Material provided –
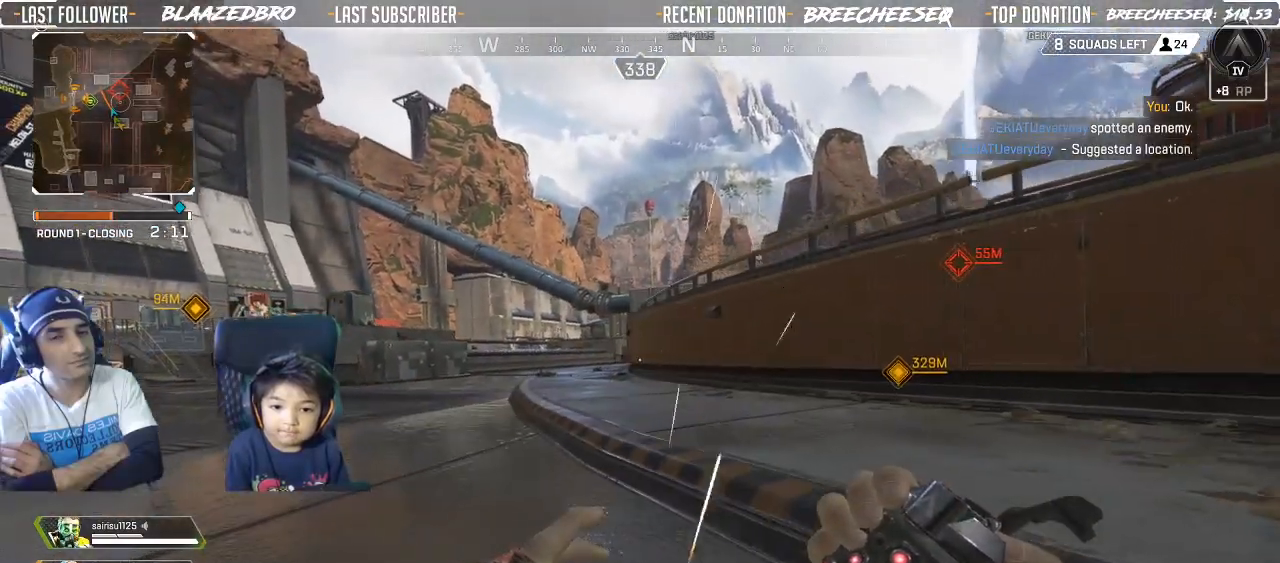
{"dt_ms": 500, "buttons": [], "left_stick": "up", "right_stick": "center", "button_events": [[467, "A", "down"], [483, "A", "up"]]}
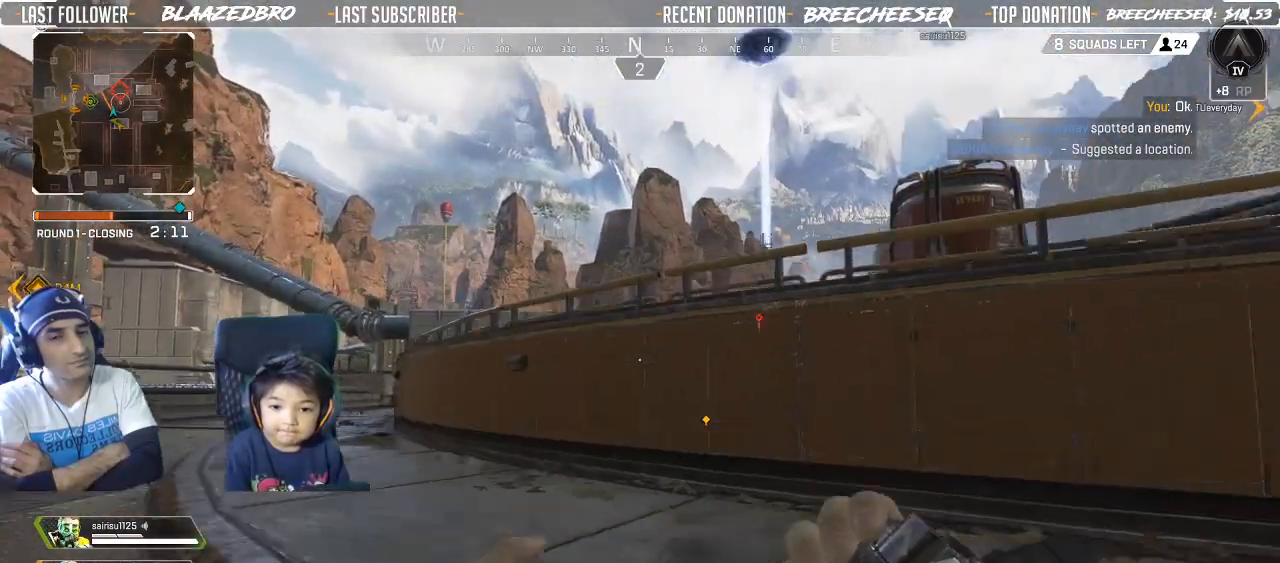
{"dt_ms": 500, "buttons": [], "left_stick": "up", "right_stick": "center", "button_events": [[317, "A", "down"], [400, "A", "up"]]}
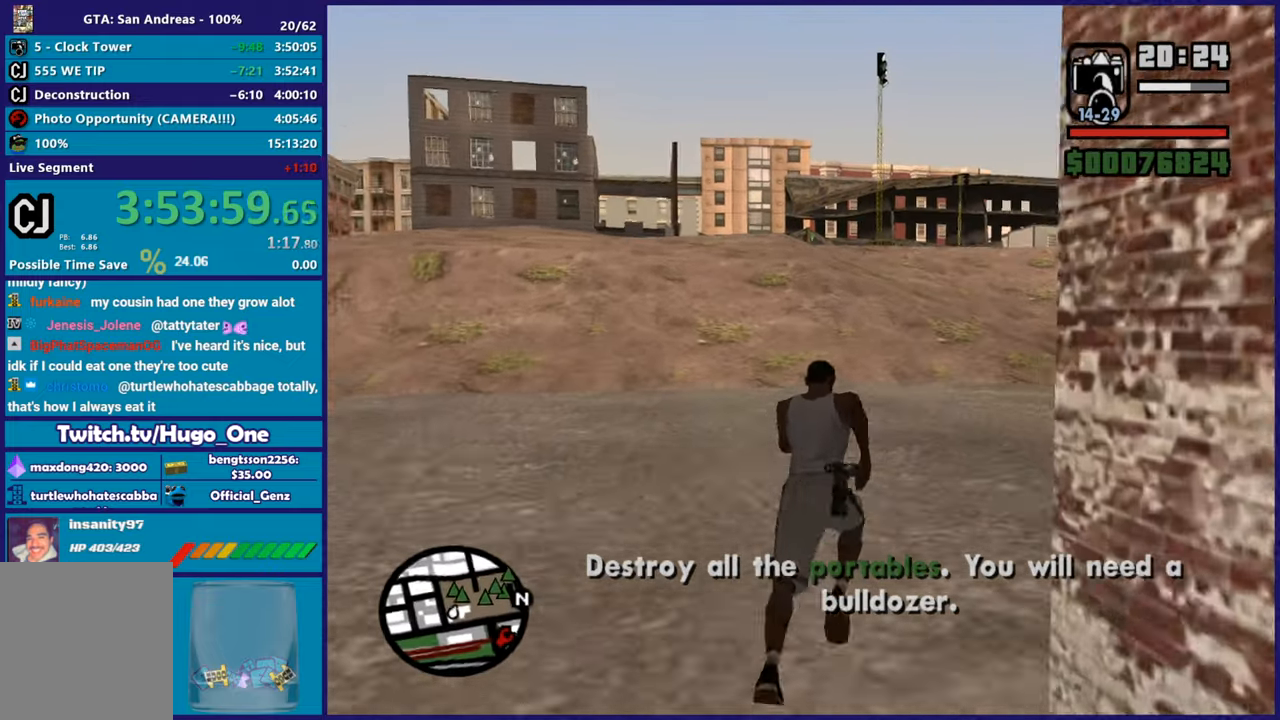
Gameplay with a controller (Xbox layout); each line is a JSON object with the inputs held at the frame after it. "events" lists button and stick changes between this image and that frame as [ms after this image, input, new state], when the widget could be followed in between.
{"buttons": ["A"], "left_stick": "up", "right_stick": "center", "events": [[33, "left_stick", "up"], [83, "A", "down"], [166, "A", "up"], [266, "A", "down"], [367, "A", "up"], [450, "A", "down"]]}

What to do –
Starting at the line that contains "Gameplay with a", retype each line through the end of the listing above and nothing else.

Written reply –
Gameplay with a controller (Xbox layout); each line is a JSON object with the inputs held at the frame after it. "events" lists button and stick changes between this image and that frame as [ms after this image, input, new state], when the widget could be followed in between.
{"buttons": ["A"], "left_stick": "up", "right_stick": "center", "events": [[33, "left_stick", "up"], [83, "A", "down"], [166, "A", "up"], [266, "A", "down"], [367, "A", "up"], [450, "A", "down"]]}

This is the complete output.